Give the number of lines in the records that include the word "andare", and nothing besides.

-------

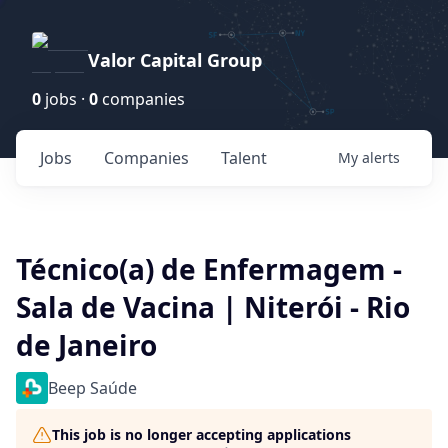
Valor Capital Group
0
jobs ·
0
companies
Jobs
Companies
Talent
My
alerts
Técnico(a) de Enfermagem -
Sala de Vacina | Niterói - Rio
de Janeiro
Beep Saúde
This job is no longer accepting applications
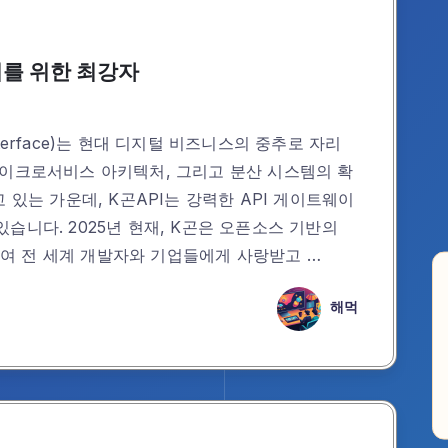
관리를 위한 최강자
ng Interface)는 현대 디지털 비즈니스의 중추로 자리
마이크로서비스 아키텍처, 그리고 분산 시스템의 확
 있는 가운데, K곤API는 강력한 API 게이트웨이
습니다. 2025년 현재, K곤은 오픈소스 기반의
여 전 세계 개발자와 기업들에게 사랑받고 …
해먹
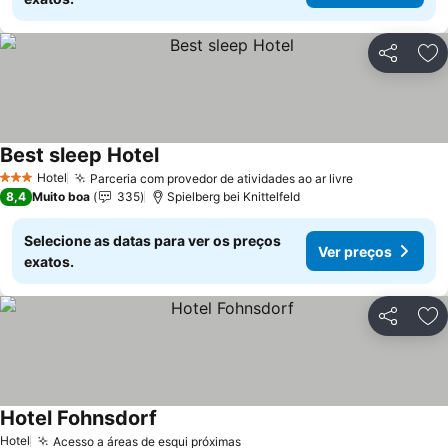
Partilhar
Ad
Best sleep Hotel
Hotel
Parceria com provedor de atividades ao ar livre
3 Estrelas
8,4
Muito boa
335
Spielberg bei Knittelfeld
Selecione as datas para ver os preços
Ver preços
exatos.
Partilhar
Ad
Hotel Fohnsdorf
Hotel
Acesso a áreas de esqui próximas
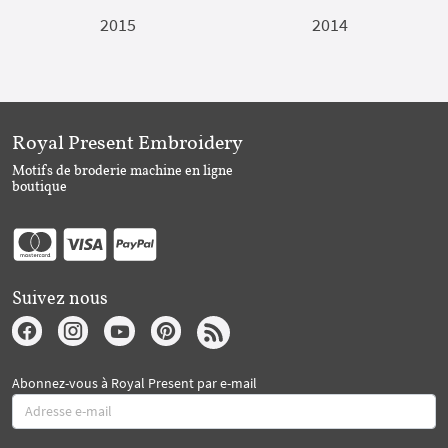
2015
2014
Royal Present Embroidery
Motifs de broderie machine en ligne
boutique
Suivez nous
Abonnez-vous à Royal Present par e-mail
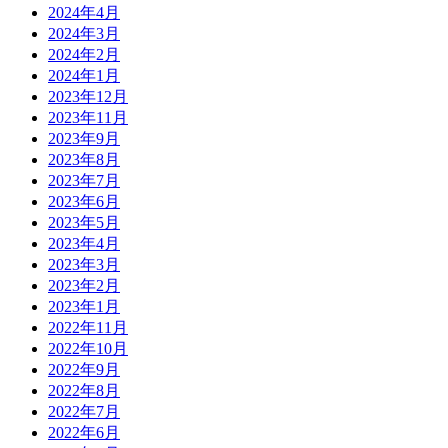
2024年4月
2024年3月
2024年2月
2024年1月
2023年12月
2023年11月
2023年9月
2023年8月
2023年7月
2023年6月
2023年5月
2023年4月
2023年3月
2023年2月
2023年1月
2022年11月
2022年10月
2022年9月
2022年8月
2022年7月
2022年6月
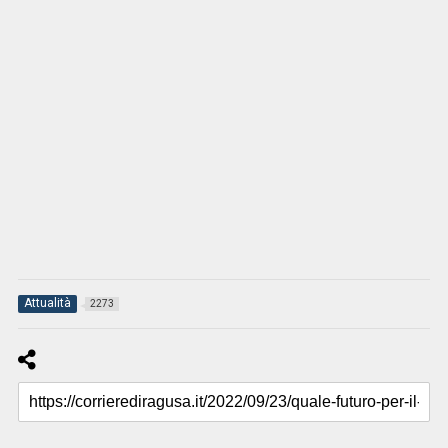
Attualità
2273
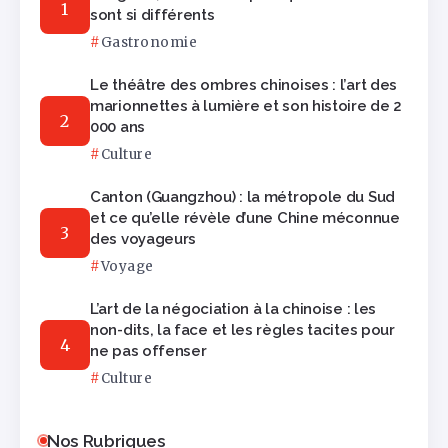
sont si différents
Gastronomie
Le théâtre des ombres chinoises : l’art des
marionnettes à lumière et son histoire de 2
000 ans
Culture
Canton (Guangzhou) : la métropole du Sud
et ce qu’elle révèle d’une Chine méconnue
des voyageurs
Voyage
L’art de la négociation à la chinoise : les
non-dits, la face et les règles tacites pour
ne pas offenser
Culture
Nos Rubriques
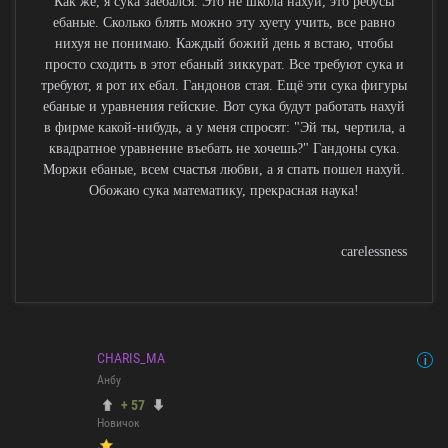
Как же, я сука заебался. Это не школа нахуй, это ребусы
ебаные. Сколько блять можно эту хуету учить, все равно
нихуя не понимаю. Каждый божий день я встаю, чтобы
просто сходить в этот ебаный зиккурат. Все требуют сука и
требуют, я рот их ебал. Гандонов стая. Ещё эти сука фигуры
ебаные и уравнения гейские. Вот сука будут работать нахуй
в фирме какой-нибудь, а у меня спросят: "Эй ты, чертила, а
квадратное уравнение въебать не хочешь?" Гандоны сука.
Моржи ебаные, всем счастья любви, а я спать пошел нахуй.
Обожаю сука математику, прекрасная наука!
carelessness
CHARIS_MA
Анбу
+ 57
Новичок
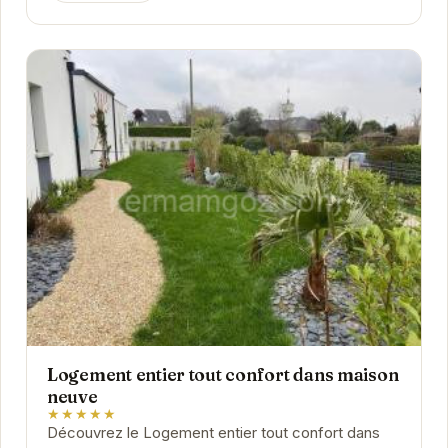
Logement entier tout confort dans maison
neuve
★★★★★
Découvrez le Logement entier tout confort dans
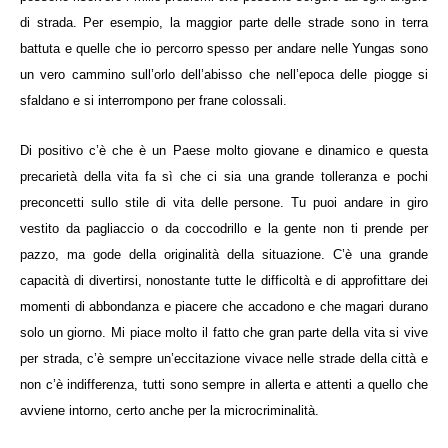
di strada. Per esempio, la maggior parte delle strade sono in terra
battuta e quelle che io percorro spesso per andare nelle Yungas sono
un vero cammino sull’orlo dell’abisso che nell’epoca delle piogge si
sfaldano e si interrompono per frane colossali.
Di positivo c’è che è un Paese molto giovane e dinamico e questa
precarietà della vita fa sì che ci sia una grande tolleranza e pochi
preconcetti sullo stile di vita delle persone. Tu puoi andare in giro
vestito da pagliaccio o da coccodrillo e la gente non ti prende per
pazzo, ma gode della originalità della situazione. C’è una grande
capacità di divertirsi, nonostante tutte le difficoltà e di approfittare dei
momenti di abbondanza e piacere che accadono e che magari durano
solo un giorno. Mi piace molto il fatto che gran parte della vita si vive
per strada, c’è sempre un’eccitazione vivace nelle strade della città e
non c’è indifferenza, tutti sono sempre in allerta e attenti a quello che
avviene intorno, certo anche per la microcriminalità.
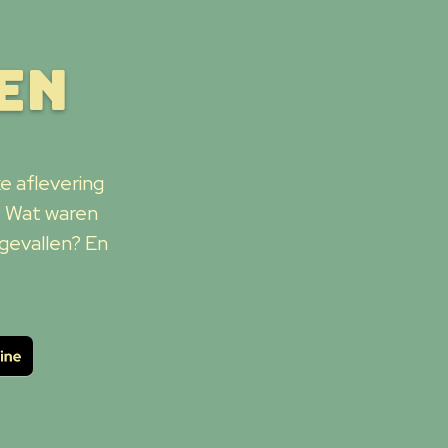
en
e aflevering
. Wat waren
gevallen? En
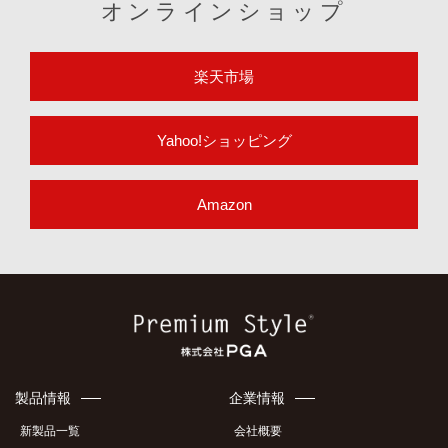
オンラインショップ
楽天市場
Yahoo!ショッピング
Amazon
製品情報
企業情報
新製品一覧
会社概要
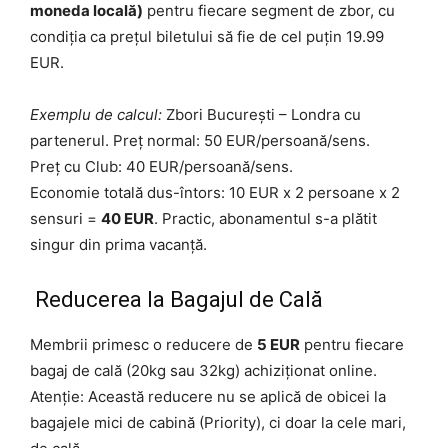
moneda locală)
pentru fiecare segment de zbor, cu
condiția ca prețul biletului să fie de cel puțin 19.99
EUR.
Exemplu de calcul:
Zbori București – Londra cu
partenerul. Preț normal: 50 EUR/persoană/sens.
Preț cu Club: 40 EUR/persoană/sens.
Economie totală dus-întors: 10 EUR x 2 persoane x 2
sensuri =
40 EUR
. Practic, abonamentul s-a plătit
singur din prima vacanță.
Reducerea la Bagajul de Cală
Membrii primesc o reducere de
5 EUR
pentru fiecare
bagaj de cală (20kg sau 32kg) achiziționat online.
Atenție: Această reducere nu se aplică de obicei la
bagajele mici de cabină (Priority), ci doar la cele mari,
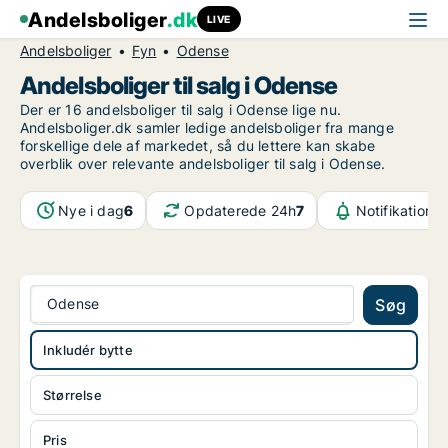
Andelsboliger
.dk
LIVE
Andelsboliger
Fyn
Odense
Andelsboliger til salg i Odense
Der er 16 andelsboliger til salg i Odense lige nu.
Andelsboliger.dk samler ledige andelsboliger fra mange
forskellige dele af markedet, så du lettere kan skabe
overblik over relevante andelsboliger til salg i Odense.
Nye i dag
6
Opdaterede 24h
7
Notifikatione
Odense
Søg
Inkludér bytte
Størrelse
Pris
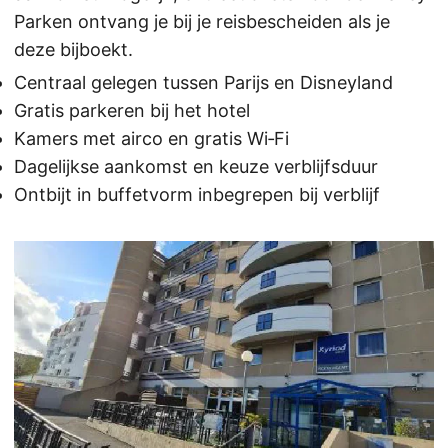
Parken ontvang je bij je reisbescheiden als je
deze bijboekt.
Centraal gelegen tussen Parijs en Disneyland
Gratis parkeren bij het hotel
Kamers met airco en gratis Wi‑Fi
Dagelijkse aankomst en keuze verblijfsduur
Ontbijt in buffetvorm inbegrepen bij verblijf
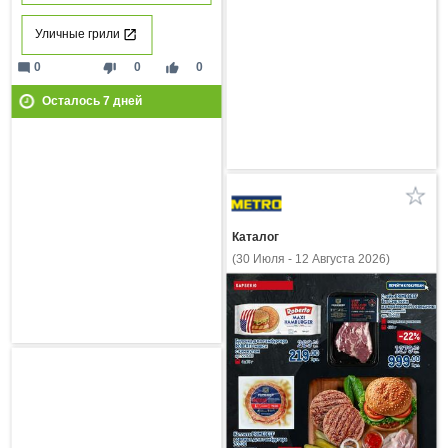
Уличные грили
mode_comment
thumb_down
thumb_up
0
0
0
Осталось
7
дней
Каталог
(30 Июля - 12 Августа 2026)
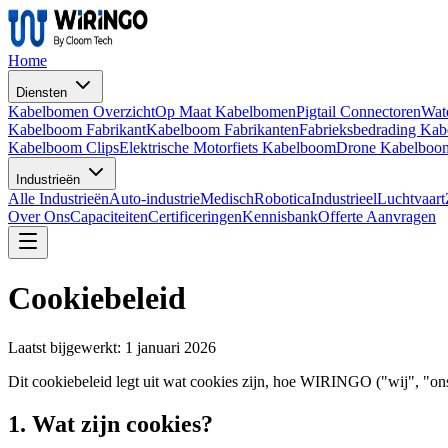
Home
Diensten
Kabelbomen Overzicht
Op Maat Kabelbomen
Pigtail Connectoren
Wat
Kabelboom Fabrikant
Kabelboom Fabrikanten
Fabrieksbedrading Ka
Kabelboom Clips
Elektrische Motorfiets Kabelboom
Drone Kabelboo
Industrieën
Alle Industrieën
Auto-industrie
Medisch
Robotica
Industrieel
Luchtvaart
Over Ons
Capaciteiten
Certificeringen
Kennisbank
Offerte Aanvragen
Cookiebeleid
Laatst bijgewerkt: 1 januari 2026
Dit cookiebeleid legt uit wat cookies zijn, hoe WIRINGO ("wij", "on
1. Wat zijn cookies?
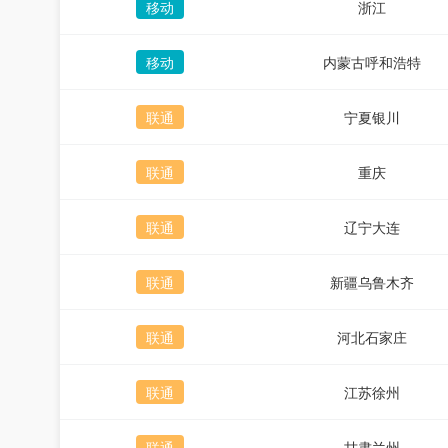
移动
浙江
移动
内蒙古呼和浩特
联通
宁夏银川
联通
重庆
联通
辽宁大连
联通
新疆乌鲁木齐
联通
河北石家庄
联通
江苏徐州
联通
甘肃兰州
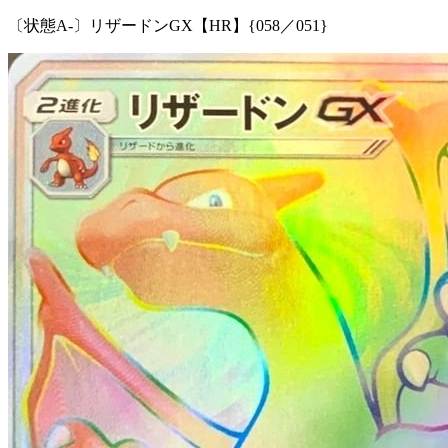
〔状態A-〕リザードンGX【HR】{058／051}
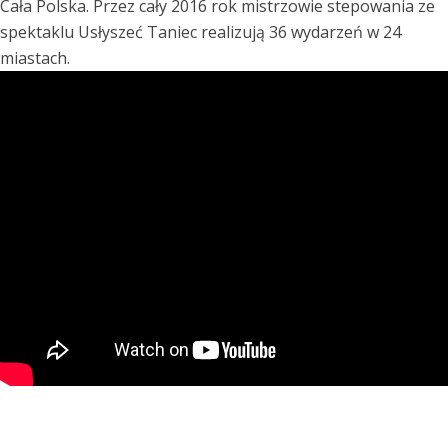
Cała Polska. Przez cały 2016 rok mistrzowie stepowania ze
spektaklu Usłyszeć Taniec realizują 36 wydarzeń w 24
miastach.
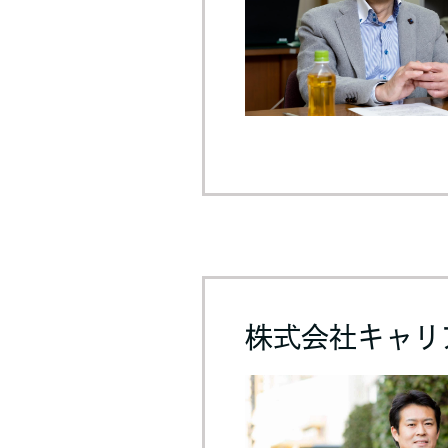
株式会社キャリ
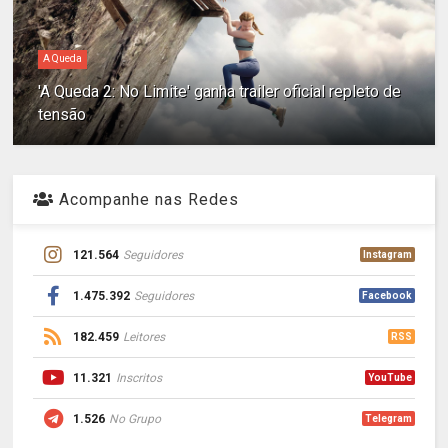
A Queda
'A Queda 2: No Limite' ganha trailer oficial repleto de
tensão
Acompanhe nas Redes
121.564
Seguidores
Instagram
1.475.392
Seguidores
Facebook
182.459
Leitores
RSS
11.321
Inscritos
YouTube
1.526
No Grupo
Telegram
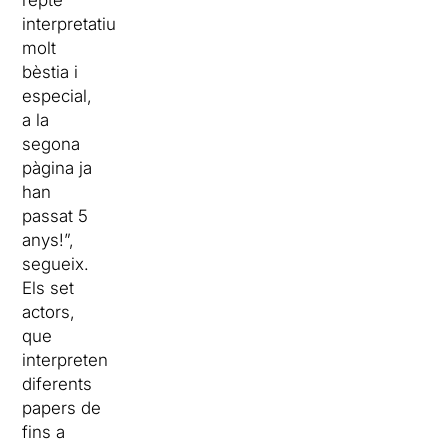
repte
interpretatiu
molt
bèstia i
especial,
a la
segona
pàgina ja
han
passat 5
anys!”,
segueix.
Els set
actors,
que
interpreten
diferents
papers de
fins a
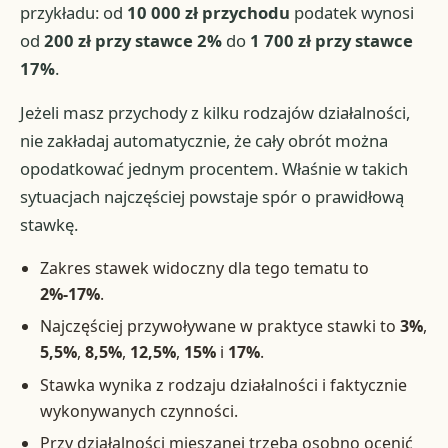
przykładu: od
10 000 zł przychodu
podatek wynosi
od
200 zł przy stawce 2%
do
1 700 zł przy stawce
17%
.
Jeżeli masz przychody z kilku rodzajów działalności,
nie zakładaj automatycznie, że cały obrót można
opodatkować jednym procentem. Właśnie w takich
sytuacjach najczęściej powstaje spór o prawidłową
stawkę.
Zakres stawek widoczny dla tego tematu to
2%-17%
.
Najczęściej przywoływane w praktyce stawki to
3%
,
5,5%
,
8,5%
,
12,5%
,
15%
i
17%
.
Stawka wynika z rodzaju działalności i faktycznie
wykonywanych czynności.
Przy działalności mieszanej trzeba osobno ocenić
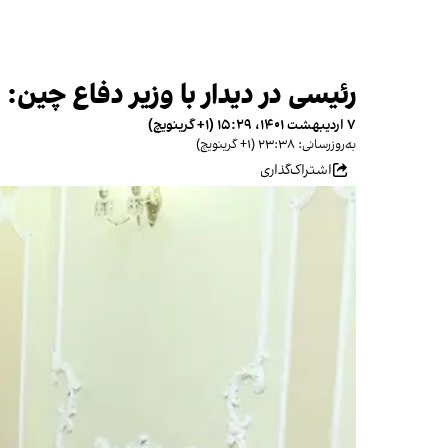
رئیسی در دیدار با وزیر دفاع چین: توافق ۲۵ ساله او
۷ اردیبهشت ۱۴۰۱، ۱۵:۲۹ (‎+۱ گرینویچ)
به‌روزرسانی: ۲۳:۳۸ (‎+۱ گرینویچ)
اشتراک‌گذاری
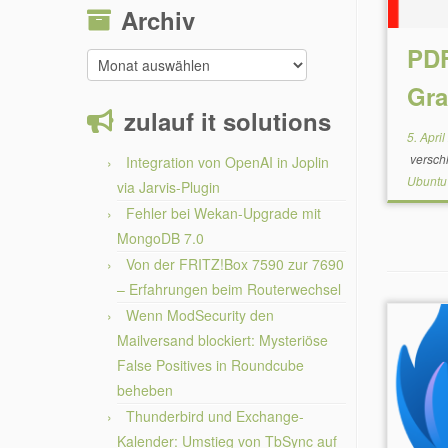
Archiv
PDF
Archiv
Gra
zulauf it solutions
5. Apri
versch
Integration von OpenAI in Joplin
Ubuntu
via Jarvis-Plugin
Fehler bei Wekan-Upgrade mit
MongoDB 7.0
Von der FRITZ!Box 7590 zur 7690
– Erfahrungen beim Routerwechsel
Wenn ModSecurity den
Mailversand blockiert: Mysteriöse
False Positives in Roundcube
beheben
Thunderbird und Exchange-
Kalender: Umstieg von TbSync auf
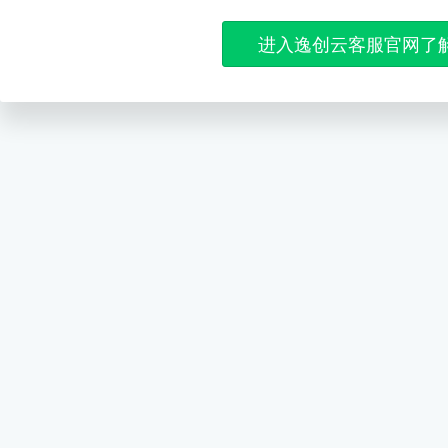
进入逸创云客服官网了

-------

**Exercise output**
2